ROBOPROX Research Teams From CIIRC CTU Marked Global Success with Smart Scheduling Breakthrough

Efficient organization of production processes is one of the key factors determining the competitiveness of modern industry. The task of scheduling machines, people, and resources quickly becomes a highly complex challenge. Addressing such problems requires advanced mathematical methods and specialized software tools that can analyze countless possibilities and identify the most effective solutions. A successful collaboration between the company ScheduleOpt and researchers from CIIRC CTU in Prague  has led to state-of-the-art results in solving famous scheduling problems studied for decades.

The joint work of CIIRC CTU and ScheduleOpt with the new advanced Constraint Programming (CP) solver OptalCP has just been published in the prestigious international journal Computers & Industrial Engineering, ranked among the world’s top in operations research according to Google Scholar.The study attracted significant attention from the research community even before its official publication. In March, for a while it became the most downloaded article in its category on the SSRN preprint platform in the last two months. The research teams focused on a long-standing challenge: not just finding good solutions for scheduling problems, but being able to prove that the solution is the best possible one. This step is often the slowest and most demanding for existing solvers.

So what is this innovation about? While mathematical solvers might seem abstract to most people, they are the hidden engines behind many of today’s decision-making in complex planning and scheduling tasks in factories around the world. In particular, Constraint Programming is a powerful approach for tackling highly complex optimization problems in scheduling such as assembly line productions.

Instead of manually defining each step, rules and requirements — called constraints — are specified declaratively and the solver automatically searches for solutions that satisfy them all.

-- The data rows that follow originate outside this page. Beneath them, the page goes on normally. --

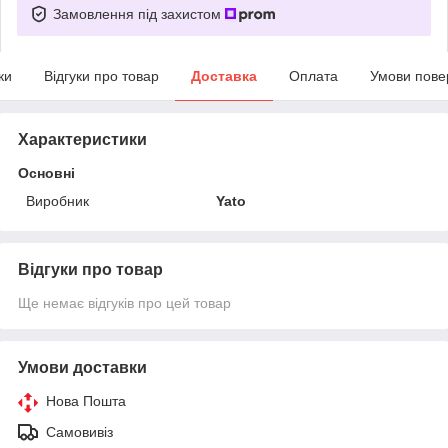
Замовлення під захистом
ки
Відгуки про товар
Доставка
Оплата
Умови пове
Характеристики
Основні
Виробник
Yato
Відгуки про товар
Ще немає відгуків про цей товар
Умови доставки
Нова Пошта
Самовивіз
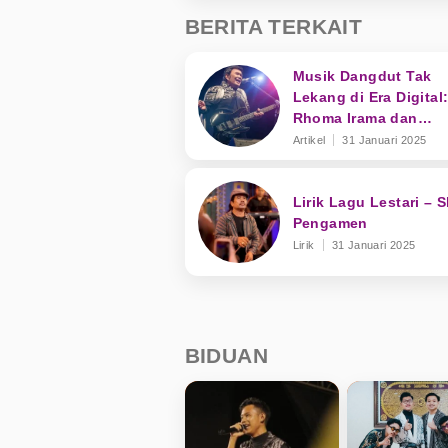
BERITA TERKAIT
Musik Dangdut Tak
Lekang di Era Digital
Rhoma Irama dan
Transformasi Genre
Artikel
31 Januari 2025
Lirik Lagu Lestari – 
Pengamen
Lirik
31 Januari 2025
BIDUAN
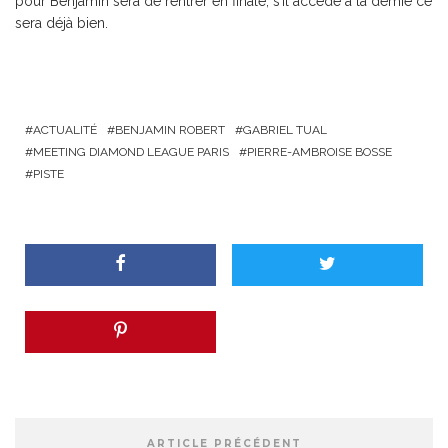
pour Benjamin sera de rentrer en finale, s’il accède à la demie ce
sera déjà bien.
ACTUALITÉ
BENJAMIN ROBERT
GABRIEL TUAL
MEETING DIAMOND LEAGUE PARIS
PIERRE-AMBROISE BOSSE
PISTE
ARTICLE PRÉCÉDENT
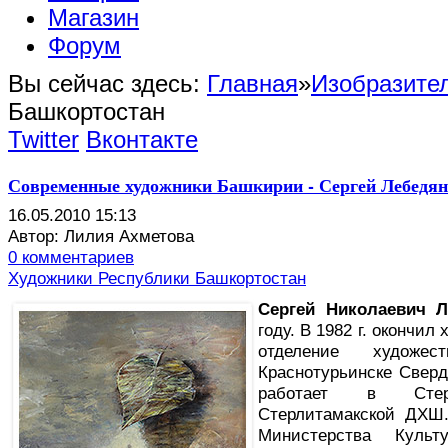
Магазин
Форум
Вы сейчас здесь:
Главная
»
Изобразител
Башкортостан
Twitter
Вконтакте
Современные художники Башкирии - Сергей Лебедянц
16.05.2010 15:13
Автор: Лилия Ахметова
0 комментариев
Художники Республики Башкортостан
С
ергей Николаевич 
году. В 1982 г. окончи
отделение художе
Краснотурьинске Свердл
работает в Стер
Стерлитамакской ДХШ.
Министерства Куль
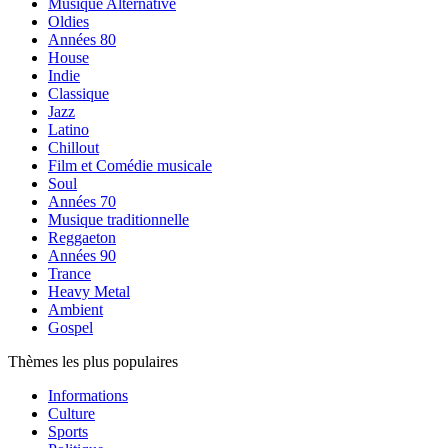
Musique Alternative
Oldies
Années 80
House
Indie
Classique
Jazz
Latino
Chillout
Film et Comédie musicale
Soul
Années 70
Musique traditionnelle
Reggaeton
Années 90
Trance
Heavy Metal
Ambient
Gospel
Thèmes les plus populaires
Informations
Culture
Sports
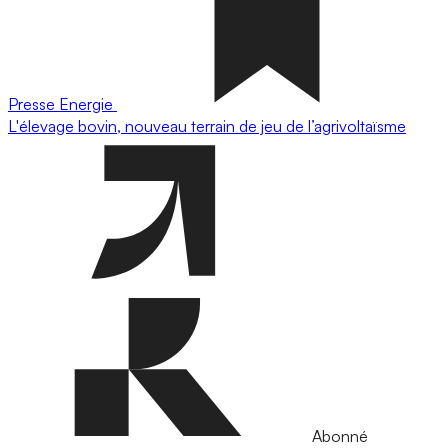
Presse
Energie
L'élevage bovin, nouveau terrain de jeu de l’agrivoltaïsme
Abonné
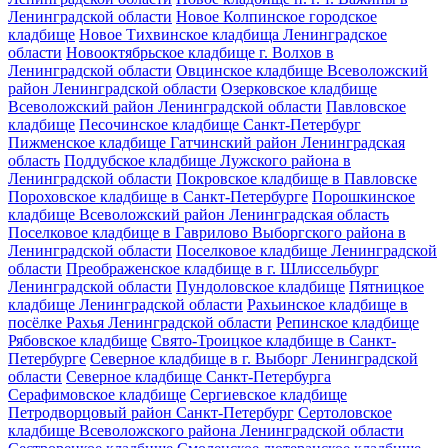
Ленинградской области
Новое Колпинское городское
кладбище
Новое Тихвинское кладбища Ленинградское
области
Новооктябрьское кладбище г. Волхов в
Ленинградской области
Овцинское кладбище Всеволожский
район Ленинградской области
Озерковское кладбище
Всеволожский район Ленинградской области
Павловское
кладбище
Песочинское кладбище Санкт-Петербург
Пижменское кладбище Гатчинский район Ленинградская
область
Поддубское кладбище Лужского района в
Ленинградской области
Покровское кладбище в Павловске
Пороховское кладбище в Санкт-Петербурге
Порошкинское
кладбище Всеволожский район Ленинградская область
Поселковое кладбище в Гаврилово Выборгского района в
Ленинградской области
Поселковое кладбище Ленинградской
области
Преображенское кладбище в г. Шлиссельбург
Ленинградской области
Пундоловское кладбище
Пятницкое
кладбище Ленинградской области
Рахьинское кладбище в
посёлке Рахья Ленинградской области
Репинское кладбище
Рябовское кладбище
Свято-Троицкое кладбище в Санкт-
Петербурге
Северное кладбище в г. Выборг Ленинградской
области
Северное кладбище Санкт-Петербурга
Серафимовское кладбище
Сергиевское кладбище
Петродворцовый район Санкт-Петербург
Сертоловское
кладбище Всеволожского района Ленинградской области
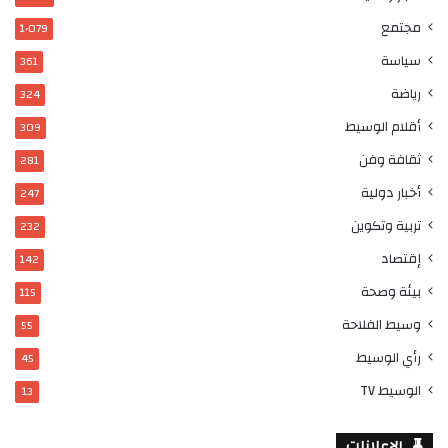
مجتمع
1٬079
سياسة
361
رياضة
324
أقلام الوسيط
309
ثقافة وفن
281
أخبار دولية
247
تربية وتكوين
232
إقتصاد
142
بيئة وصحة
115
وسيط الفلاحة
55
رأي الوسيط
45
الوسيط TV
13
الاعلانات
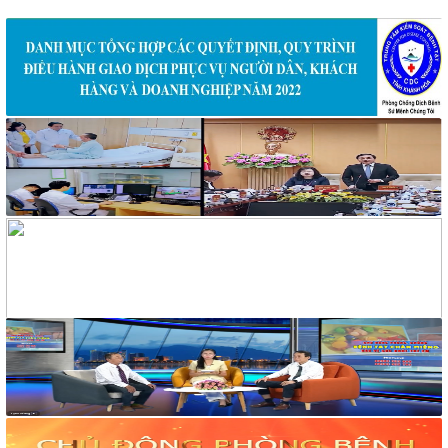
320/BCH-HCKT
V/v Mời báo giá in banner trang trí cho hoạt động phòng,
chống tác hại của thuốc lá
319/BCH-HCKT
V/v Mời báo giá dịch vụ nước uống cho hoạt động truyền
thông phòng, chống tác hại thuốc lá
258/TM-VHXH
Thư mời Báo giá dịch vụ giải khát cho hoạt động truyền thông
và tập huấn phòng, chống tác hại của thuốc lá
2169/VHXH
V/v mời báo giá thuê âm thanh, ánh sáng, loa và micro tuyên
truyền hoạt động mít tinh Hưởng ứng Tuần lễ Quốc gia không
khói thuốc lá năm 2026
2182/VHXH
V/v mời báo giá dịch vụ In ấn tổ chức mít tinh Hưởng ứng
Tuần lễ Quốc gia không khói thuốc lá năm 2026
117/2025/QH15
Luật Bảo vệ bí mật nhà nước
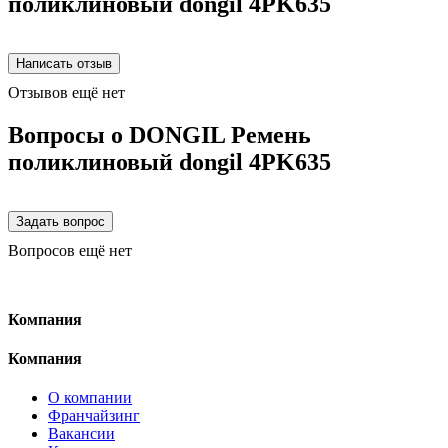
поликлиновый dongil 4PK635
Отзывов ещё нет
Вопросы о DONGIL Ремень
поликлиновый dongil 4PK635
Вопросов ещё нет
Компания
Компания
О компании
Франчайзинг
Вакансии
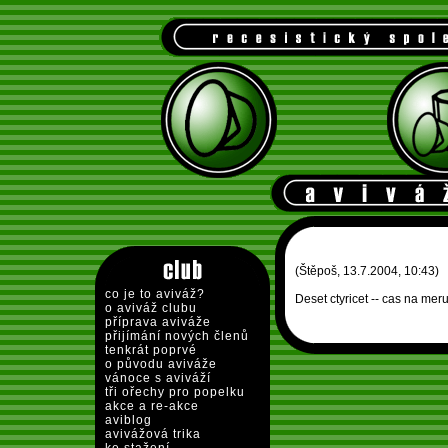
(Štěpoš, 13.7.2004, 10:43)
co je to aviváž?
Deset ctyricet -- cas na mer
o aviváž clubu
příprava aviváže
přijímání nových členů
tenkrát poprvé
o původu aviváže
vánoce s aviváží
tři ořechy pro popelku
akce a re-akce
aviblog
avivážová trika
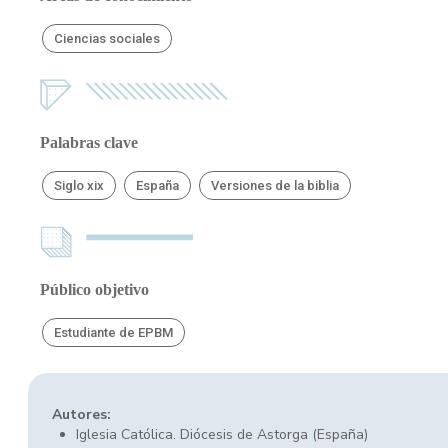
Ciencias sociales
Palabras clave
Siglo xix
España
Versiones de la biblia
Público objetivo
Estudiante de EPBM
Autores:
Iglesia Católica. Diócesis de Astorga (España)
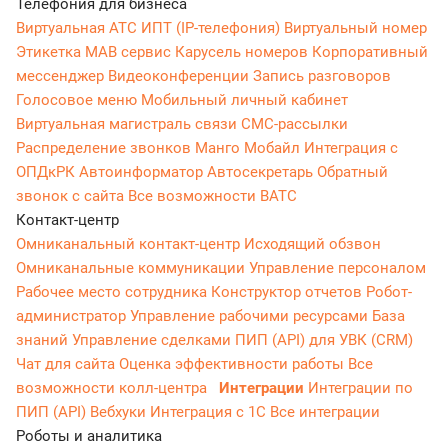
Телефония для бизнеса
Виртуальная АТС
ИПТ (IP-телефония)
Виртуальный номер
Этикетка
МАВ сервис
Карусель номеров
Корпоративный
мессенджер
Видеоконференции
Запись разговоров
Голосовое меню
Мобильный личный кабинет
Виртуальная магистраль связи
СМС-рассылки
Распределение звонков
Манго Мобайл
Интеграция с
ОПДкРК
Автоинформатор
Автосекретарь
Обратный
звонок с сайта
Все возможности ВАТС
Контакт-центр
Омниканальный контакт-центр
Исходящий обзвон
Омниканальные коммуникации
Управление персоналом
Рабочее место сотрудника
Конструктор отчетов
Робот-
администратор
Управление рабочими ресурсами
База
знаний
Управление сделками
ПИП (API) для УВК (CRM)
Чат для сайта
Оценка эффективности работы
Все
возможности колл-центра
Интеграции
Интеграции по
ПИП (API)
Вебхуки
Интеграция с 1С
Все интеграции
Роботы и аналитика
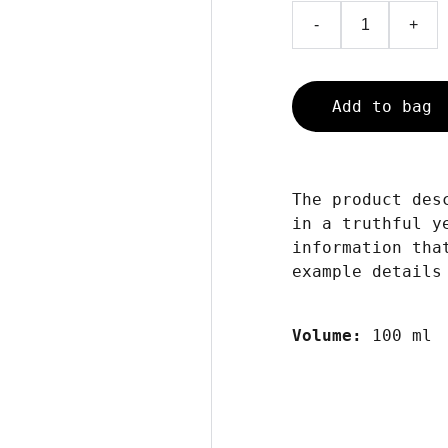
-
+
Add to bag
The product des
in a truthful y
information tha
example details
Volume:
100 ml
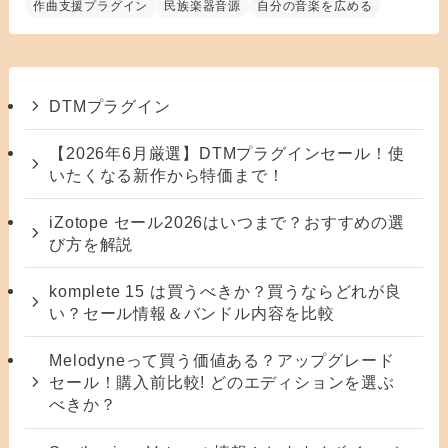
作曲支援プラグイン
民族楽器音源
自分の音楽を広める
DTMプラグイン
【2026年6月厳選】DTMプラグインセール！使
いたくなる新作から特価まで！
iZotope セール2026はいつまで？おすすめの選
び方を解説
komplete 15 は買うべきか？買うならどれが良
い？セール情報＆バンドル内容を比較
Melodyneって買う価値ある？アップグレード
セール！購入前比較! どのエディションを選ぶ
べきか？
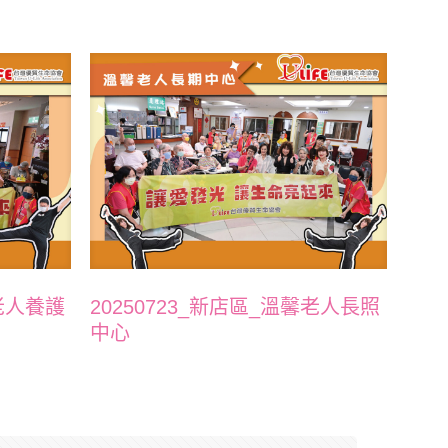
冠老人養護
20250723_新店區_溫馨老人長照
中心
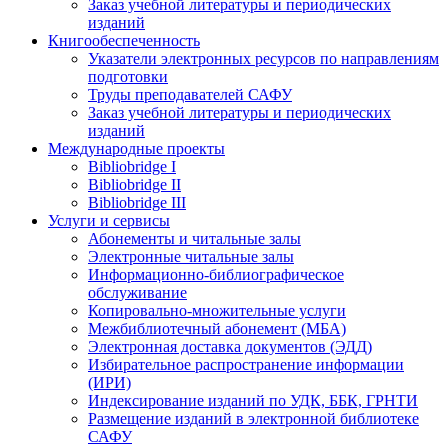
Заказ учебной литературы и периодических
изданий
Книгообеспеченность
Указатели электронных ресурсов по направлениям
подготовки
Труды преподавателей САФУ
Заказ учебной литературы и периодических
изданий
Международные проекты
Bibliobridge I
Bibliobridge II
Bibliobridge III
Услуги и сервисы
Абонементы и читальные залы
Электронные читальные залы
Информационно-библиографическое
обслуживание
Копировально-множительные услуги
Межбиблиотечный абонемент (МБА)
Электронная доставка документов (ЭДД)
Избирательное распространение информации
(ИРИ)
Индексирование изданий по УДК, ББК, ГРНТИ
Размещение изданий в электронной библиотеке
САФУ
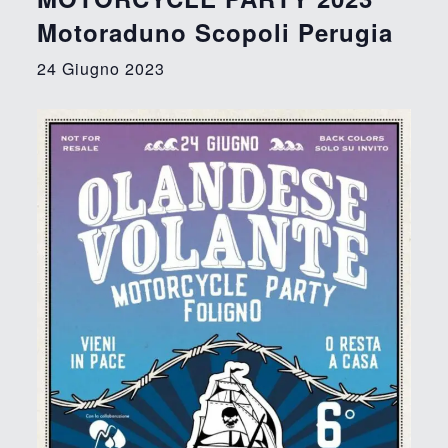
Motoraduno Scopoli Perugia
24 Giugno 2023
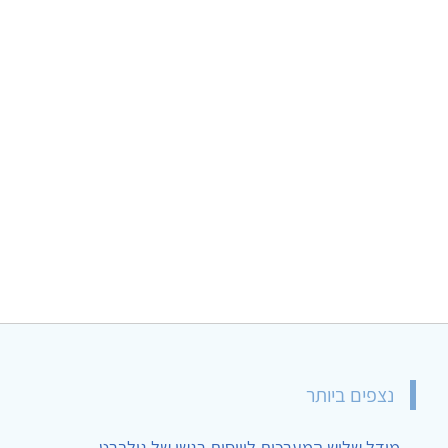
נצפים ביותר
מודל שלוש המערכות לוויסות רגשי של גילברט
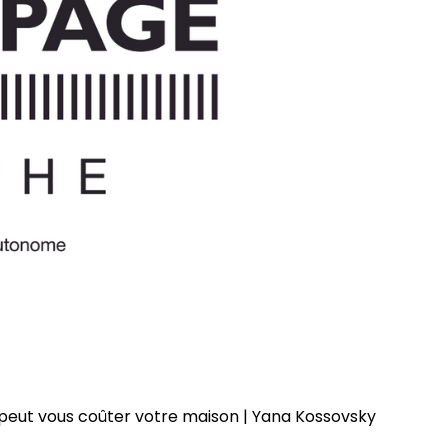
peut vous coûter votre maison | Yana Kossovsky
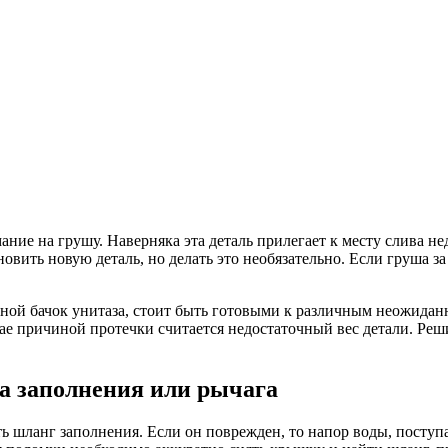
мание на грушу. Наверняка эта деталь прилегает к месту слива н
овить новую деталь, но делать это необязательно. Если груша з
вной бачок унитаза, стоит быть готовыми к различным неожида
чае причиной протечки считается недостаточный вес детали. Реш
а заполнения или рычага
ть шланг заполнения. Если он поврежден, то напор воды, поступ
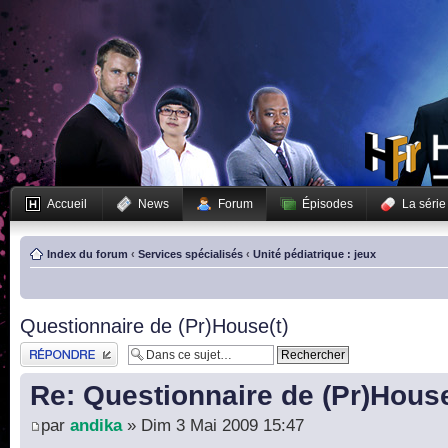
Accueil
News
Forum
Épisodes
La série
Index du forum
‹
Services spécialisés
‹
Unité pédiatrique : jeux
Questionnaire de (Pr)House(t)
Publier une réponse
Re: Questionnaire de (Pr)House
par
andika
» Dim 3 Mai 2009 15:47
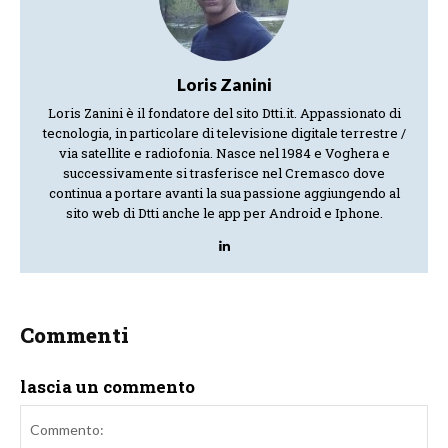
Loris Zanini
Loris Zanini è il fondatore del sito Dtti.it. Appassionato di
tecnologia, in particolare di televisione digitale terrestre /
via satellite e radiofonia. Nasce nel 1984 e Voghera e
successivamente si trasferisce nel Cremasco dove
continua a portare avanti la sua passione aggiungendo al
sito web di Dtti anche le app per Android e Iphone.
Commenti
lascia un commento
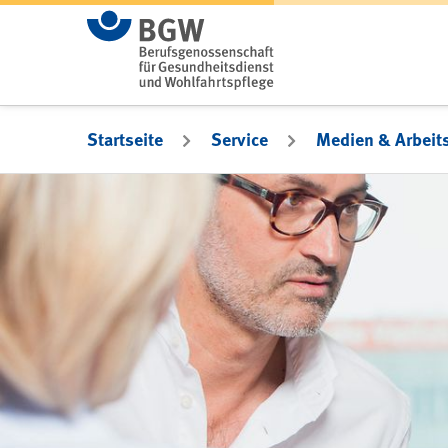
Zum Hauptinhalt springen
Startseite
Service
Medien & Arbeits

In this particular research, the focus was on the improving the solver’s ability to guarantee optimality of solutions — a stage where modern solvers often spend most of their computational effort, as proving optimality can be harder than finding a good solution.By integrating a reinforcement learning framework based on Multi-Armed Bandit algorithms, a roughly two fold speed-up in optimality proof times was achieved compared to the previous version of OptalCP, outperforming the current version of IBM’s market-leading CPOptimizer.

The impact of this work has not gone unnoticed. At the end of March, the preprint of the research gained significant attention on preprint platform SSRN, ranking top 10 in multiple categories over the last 60 days and even topping the “OPER: Discrete” chart. Recently, the research was officially published in the prestigious journal Computers & Industrial Engineering, which is currently ranked #3 worldwide in the Operations Research category by Google Scholar.

This achievement highlights how ROBOPROX project facilitates the cooperation of academy with industry, combining cutting-edge algorithms with real-world solver technology delivering improvements in complex problem-solving.

The impact extends beyond theoretical insights. Smarter and faster solvers, such as OptalCP, can have a direct impact on how production systems are planned in industry worldwide, from assembly lines to logistics and beyond. The ROBOPROX project has thus once again demonstrated the value of connecting academic research with industrial applications, opening the door for real-world improvements in efficiency and competitiveness.